Would you give the data below back exactly as it reads?
_ _ _ _
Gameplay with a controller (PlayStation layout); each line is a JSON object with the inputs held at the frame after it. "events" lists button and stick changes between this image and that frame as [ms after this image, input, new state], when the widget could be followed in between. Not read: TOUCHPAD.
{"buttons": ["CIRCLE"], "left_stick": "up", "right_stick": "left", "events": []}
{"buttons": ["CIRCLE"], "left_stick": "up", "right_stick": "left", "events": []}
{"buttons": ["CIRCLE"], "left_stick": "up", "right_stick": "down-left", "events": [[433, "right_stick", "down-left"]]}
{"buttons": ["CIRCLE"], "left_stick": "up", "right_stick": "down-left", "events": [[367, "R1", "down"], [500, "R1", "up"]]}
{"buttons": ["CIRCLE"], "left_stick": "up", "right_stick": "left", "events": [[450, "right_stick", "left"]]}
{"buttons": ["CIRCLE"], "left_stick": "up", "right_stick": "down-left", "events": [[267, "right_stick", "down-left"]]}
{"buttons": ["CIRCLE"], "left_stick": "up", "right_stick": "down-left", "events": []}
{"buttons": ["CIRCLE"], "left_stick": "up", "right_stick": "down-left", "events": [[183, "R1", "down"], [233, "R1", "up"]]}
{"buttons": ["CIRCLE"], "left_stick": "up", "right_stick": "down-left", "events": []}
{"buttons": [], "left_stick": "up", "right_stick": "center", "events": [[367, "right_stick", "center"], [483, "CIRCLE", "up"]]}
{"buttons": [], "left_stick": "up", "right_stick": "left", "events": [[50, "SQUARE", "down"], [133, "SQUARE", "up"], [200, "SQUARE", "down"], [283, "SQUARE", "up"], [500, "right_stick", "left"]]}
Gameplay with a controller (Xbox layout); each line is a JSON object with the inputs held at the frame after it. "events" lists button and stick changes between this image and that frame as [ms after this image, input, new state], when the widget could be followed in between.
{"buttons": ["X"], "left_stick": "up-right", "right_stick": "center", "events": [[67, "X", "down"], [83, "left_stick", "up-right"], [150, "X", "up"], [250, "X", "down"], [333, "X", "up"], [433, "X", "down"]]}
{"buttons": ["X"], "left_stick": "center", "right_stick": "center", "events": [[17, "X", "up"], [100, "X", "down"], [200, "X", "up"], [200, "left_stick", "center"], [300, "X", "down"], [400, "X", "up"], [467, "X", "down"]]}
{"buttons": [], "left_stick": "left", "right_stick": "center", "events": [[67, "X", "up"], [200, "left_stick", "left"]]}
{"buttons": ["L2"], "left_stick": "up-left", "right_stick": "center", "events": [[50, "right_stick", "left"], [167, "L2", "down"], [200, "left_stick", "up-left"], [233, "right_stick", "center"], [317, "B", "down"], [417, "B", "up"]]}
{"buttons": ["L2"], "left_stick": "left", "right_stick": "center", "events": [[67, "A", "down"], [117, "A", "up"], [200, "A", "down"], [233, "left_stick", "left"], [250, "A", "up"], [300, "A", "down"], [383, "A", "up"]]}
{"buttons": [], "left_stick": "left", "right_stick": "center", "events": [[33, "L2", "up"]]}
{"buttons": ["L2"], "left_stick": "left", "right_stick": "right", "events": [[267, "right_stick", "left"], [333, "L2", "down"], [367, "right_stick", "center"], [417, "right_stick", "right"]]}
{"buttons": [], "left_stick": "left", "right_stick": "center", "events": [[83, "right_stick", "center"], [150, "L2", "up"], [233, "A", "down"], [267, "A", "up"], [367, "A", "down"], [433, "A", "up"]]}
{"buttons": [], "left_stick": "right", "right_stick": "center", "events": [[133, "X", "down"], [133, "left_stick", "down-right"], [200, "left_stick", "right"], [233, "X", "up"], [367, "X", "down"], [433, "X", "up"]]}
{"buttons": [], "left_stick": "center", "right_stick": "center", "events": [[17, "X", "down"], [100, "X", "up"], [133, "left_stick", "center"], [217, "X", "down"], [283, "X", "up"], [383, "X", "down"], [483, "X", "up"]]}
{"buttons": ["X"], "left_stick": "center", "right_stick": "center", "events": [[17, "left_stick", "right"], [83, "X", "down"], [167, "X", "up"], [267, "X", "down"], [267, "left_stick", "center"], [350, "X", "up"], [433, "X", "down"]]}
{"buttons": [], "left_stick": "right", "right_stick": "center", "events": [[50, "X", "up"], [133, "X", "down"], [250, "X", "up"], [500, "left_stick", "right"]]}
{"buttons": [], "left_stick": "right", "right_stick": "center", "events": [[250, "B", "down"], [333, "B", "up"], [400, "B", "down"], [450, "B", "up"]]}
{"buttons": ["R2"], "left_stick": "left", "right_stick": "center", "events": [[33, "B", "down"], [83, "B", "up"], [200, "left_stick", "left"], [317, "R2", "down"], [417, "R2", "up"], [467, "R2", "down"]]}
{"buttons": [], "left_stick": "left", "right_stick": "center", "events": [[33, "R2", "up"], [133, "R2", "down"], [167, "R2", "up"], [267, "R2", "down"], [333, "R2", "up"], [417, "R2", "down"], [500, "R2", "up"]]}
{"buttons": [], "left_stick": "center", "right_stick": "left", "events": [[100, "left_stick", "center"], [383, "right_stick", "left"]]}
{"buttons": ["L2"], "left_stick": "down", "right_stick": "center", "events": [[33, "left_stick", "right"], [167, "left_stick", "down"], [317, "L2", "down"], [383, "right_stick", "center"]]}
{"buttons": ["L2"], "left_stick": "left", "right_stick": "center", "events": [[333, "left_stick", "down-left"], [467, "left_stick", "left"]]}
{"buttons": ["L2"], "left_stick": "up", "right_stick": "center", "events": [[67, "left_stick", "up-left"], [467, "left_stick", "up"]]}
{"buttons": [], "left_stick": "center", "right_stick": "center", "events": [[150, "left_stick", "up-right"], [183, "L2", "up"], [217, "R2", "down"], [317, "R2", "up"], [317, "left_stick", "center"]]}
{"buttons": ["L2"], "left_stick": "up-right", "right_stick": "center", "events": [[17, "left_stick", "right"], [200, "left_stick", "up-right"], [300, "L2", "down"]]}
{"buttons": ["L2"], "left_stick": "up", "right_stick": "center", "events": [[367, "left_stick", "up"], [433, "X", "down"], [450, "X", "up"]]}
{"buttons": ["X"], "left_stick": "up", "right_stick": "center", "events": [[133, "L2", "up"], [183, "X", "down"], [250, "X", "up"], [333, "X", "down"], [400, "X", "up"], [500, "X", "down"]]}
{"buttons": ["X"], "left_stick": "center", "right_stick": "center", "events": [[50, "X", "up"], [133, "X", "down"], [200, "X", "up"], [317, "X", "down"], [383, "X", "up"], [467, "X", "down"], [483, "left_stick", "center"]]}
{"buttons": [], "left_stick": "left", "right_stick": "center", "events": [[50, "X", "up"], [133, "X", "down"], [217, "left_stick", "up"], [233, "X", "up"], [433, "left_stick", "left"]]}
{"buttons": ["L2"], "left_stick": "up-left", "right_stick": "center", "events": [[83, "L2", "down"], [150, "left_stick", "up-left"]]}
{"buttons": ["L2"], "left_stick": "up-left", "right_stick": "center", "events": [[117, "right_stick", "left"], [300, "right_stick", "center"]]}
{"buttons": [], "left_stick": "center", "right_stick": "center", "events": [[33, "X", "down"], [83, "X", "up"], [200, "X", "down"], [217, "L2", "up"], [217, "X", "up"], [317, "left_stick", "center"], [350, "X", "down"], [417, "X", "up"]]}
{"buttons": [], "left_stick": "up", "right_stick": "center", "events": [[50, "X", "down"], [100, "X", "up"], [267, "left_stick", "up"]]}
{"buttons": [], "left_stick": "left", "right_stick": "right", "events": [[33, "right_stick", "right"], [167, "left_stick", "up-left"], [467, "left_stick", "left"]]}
_ _ _ _
Your response.
Gameplay with a controller (PlayStation layout); each line is a JSON object with the inputs held at the frame after it. "events" lists button and stick changes between this image and that frame as [ms after this image, input, new state], when the widget could be followed in between. Not read: TOUCHPAD.
{"buttons": ["CIRCLE"], "left_stick": "up", "right_stick": "left", "events": []}
{"buttons": ["CIRCLE"], "left_stick": "up", "right_stick": "left", "events": []}
{"buttons": ["CIRCLE"], "left_stick": "up", "right_stick": "down-left", "events": [[433, "right_stick", "down-left"]]}
{"buttons": ["CIRCLE"], "left_stick": "up", "right_stick": "down-left", "events": [[367, "R1", "down"], [500, "R1", "up"]]}
{"buttons": ["CIRCLE"], "left_stick": "up", "right_stick": "left", "events": [[450, "right_stick", "left"]]}
{"buttons": ["CIRCLE"], "left_stick": "up", "right_stick": "down-left", "events": [[267, "right_stick", "down-left"]]}
{"buttons": ["CIRCLE"], "left_stick": "up", "right_stick": "down-left", "events": []}
{"buttons": ["CIRCLE"], "left_stick": "up", "right_stick": "down-left", "events": [[183, "R1", "down"], [233, "R1", "up"]]}
{"buttons": ["CIRCLE"], "left_stick": "up", "right_stick": "down-left", "events": []}
{"buttons": [], "left_stick": "up", "right_stick": "center", "events": [[367, "right_stick", "center"], [483, "CIRCLE", "up"]]}
{"buttons": [], "left_stick": "up", "right_stick": "left", "events": [[50, "SQUARE", "down"], [133, "SQUARE", "up"], [200, "SQUARE", "down"], [283, "SQUARE", "up"], [500, "right_stick", "left"]]}
Gameplay with a controller (Xbox layout); each line is a JSON object with the inputs held at the frame after it. "events" lists button and stick changes between this image and that frame as [ms after this image, input, new state], when the widget could be followed in between.
{"buttons": ["X"], "left_stick": "up-right", "right_stick": "center", "events": [[67, "X", "down"], [83, "left_stick", "up-right"], [150, "X", "up"], [250, "X", "down"], [333, "X", "up"], [433, "X", "down"]]}
{"buttons": ["X"], "left_stick": "center", "right_stick": "center", "events": [[17, "X", "up"], [100, "X", "down"], [200, "X", "up"], [200, "left_stick", "center"], [300, "X", "down"], [400, "X", "up"], [467, "X", "down"]]}
{"buttons": [], "left_stick": "left", "right_stick": "center", "events": [[67, "X", "up"], [200, "left_stick", "left"]]}
{"buttons": ["L2"], "left_stick": "up-left", "right_stick": "center", "events": [[50, "right_stick", "left"], [167, "L2", "down"], [200, "left_stick", "up-left"], [233, "right_stick", "center"], [317, "B", "down"], [417, "B", "up"]]}
{"buttons": ["L2"], "left_stick": "left", "right_stick": "center", "events": [[67, "A", "down"], [117, "A", "up"], [200, "A", "down"], [233, "left_stick", "left"], [250, "A", "up"], [300, "A", "down"], [383, "A", "up"]]}
{"buttons": [], "left_stick": "left", "right_stick": "center", "events": [[33, "L2", "up"]]}
{"buttons": ["L2"], "left_stick": "left", "right_stick": "right", "events": [[267, "right_stick", "left"], [333, "L2", "down"], [367, "right_stick", "center"], [417, "right_stick", "right"]]}
{"buttons": [], "left_stick": "left", "right_stick": "center", "events": [[83, "right_stick", "center"], [150, "L2", "up"], [233, "A", "down"], [267, "A", "up"], [367, "A", "down"], [433, "A", "up"]]}
{"buttons": [], "left_stick": "right", "right_stick": "center", "events": [[133, "X", "down"], [133, "left_stick", "down-right"], [200, "left_stick", "right"], [233, "X", "up"], [367, "X", "down"], [433, "X", "up"]]}
{"buttons": [], "left_stick": "center", "right_stick": "center", "events": [[17, "X", "down"], [100, "X", "up"], [133, "left_stick", "center"], [217, "X", "down"], [283, "X", "up"], [383, "X", "down"], [483, "X", "up"]]}
{"buttons": ["X"], "left_stick": "center", "right_stick": "center", "events": [[17, "left_stick", "right"], [83, "X", "down"], [167, "X", "up"], [267, "X", "down"], [267, "left_stick", "center"], [350, "X", "up"], [433, "X", "down"]]}
{"buttons": [], "left_stick": "right", "right_stick": "center", "events": [[50, "X", "up"], [133, "X", "down"], [250, "X", "up"], [500, "left_stick", "right"]]}
{"buttons": [], "left_stick": "right", "right_stick": "center", "events": [[250, "B", "down"], [333, "B", "up"], [400, "B", "down"], [450, "B", "up"]]}
{"buttons": ["R2"], "left_stick": "left", "right_stick": "center", "events": [[33, "B", "down"], [83, "B", "up"], [200, "left_stick", "left"], [317, "R2", "down"], [417, "R2", "up"], [467, "R2", "down"]]}
{"buttons": [], "left_stick": "left", "right_stick": "center", "events": [[33, "R2", "up"], [133, "R2", "down"], [167, "R2", "up"], [267, "R2", "down"], [333, "R2", "up"], [417, "R2", "down"], [500, "R2", "up"]]}
{"buttons": [], "left_stick": "center", "right_stick": "left", "events": [[100, "left_stick", "center"], [383, "right_stick", "left"]]}
{"buttons": ["L2"], "left_stick": "down", "right_stick": "center", "events": [[33, "left_stick", "right"], [167, "left_stick", "down"], [317, "L2", "down"], [383, "right_stick", "center"]]}
{"buttons": ["L2"], "left_stick": "left", "right_stick": "center", "events": [[333, "left_stick", "down-left"], [467, "left_stick", "left"]]}
{"buttons": ["L2"], "left_stick": "up", "right_stick": "center", "events": [[67, "left_stick", "up-left"], [467, "left_stick", "up"]]}
{"buttons": [], "left_stick": "center", "right_stick": "center", "events": [[150, "left_stick", "up-right"], [183, "L2", "up"], [217, "R2", "down"], [317, "R2", "up"], [317, "left_stick", "center"]]}
{"buttons": ["L2"], "left_stick": "up-right", "right_stick": "center", "events": [[17, "left_stick", "right"], [200, "left_stick", "up-right"], [300, "L2", "down"]]}
{"buttons": ["L2"], "left_stick": "up", "right_stick": "center", "events": [[367, "left_stick", "up"], [433, "X", "down"], [450, "X", "up"]]}
{"buttons": ["X"], "left_stick": "up", "right_stick": "center", "events": [[133, "L2", "up"], [183, "X", "down"], [250, "X", "up"], [333, "X", "down"], [400, "X", "up"], [500, "X", "down"]]}
{"buttons": ["X"], "left_stick": "center", "right_stick": "center", "events": [[50, "X", "up"], [133, "X", "down"], [200, "X", "up"], [317, "X", "down"], [383, "X", "up"], [467, "X", "down"], [483, "left_stick", "center"]]}
{"buttons": [], "left_stick": "left", "right_stick": "center", "events": [[50, "X", "up"], [133, "X", "down"], [217, "left_stick", "up"], [233, "X", "up"], [433, "left_stick", "left"]]}
{"buttons": ["L2"], "left_stick": "up-left", "right_stick": "center", "events": [[83, "L2", "down"], [150, "left_stick", "up-left"]]}
{"buttons": ["L2"], "left_stick": "up-left", "right_stick": "center", "events": [[117, "right_stick", "left"], [300, "right_stick", "center"]]}
{"buttons": [], "left_stick": "center", "right_stick": "center", "events": [[33, "X", "down"], [83, "X", "up"], [200, "X", "down"], [217, "L2", "up"], [217, "X", "up"], [317, "left_stick", "center"], [350, "X", "down"], [417, "X", "up"]]}
{"buttons": [], "left_stick": "up", "right_stick": "center", "events": [[50, "X", "down"], [100, "X", "up"], [267, "left_stick", "up"]]}
{"buttons": [], "left_stick": "left", "right_stick": "right", "events": [[33, "right_stick", "right"], [167, "left_stick", "up-left"], [467, "left_stick", "left"]]}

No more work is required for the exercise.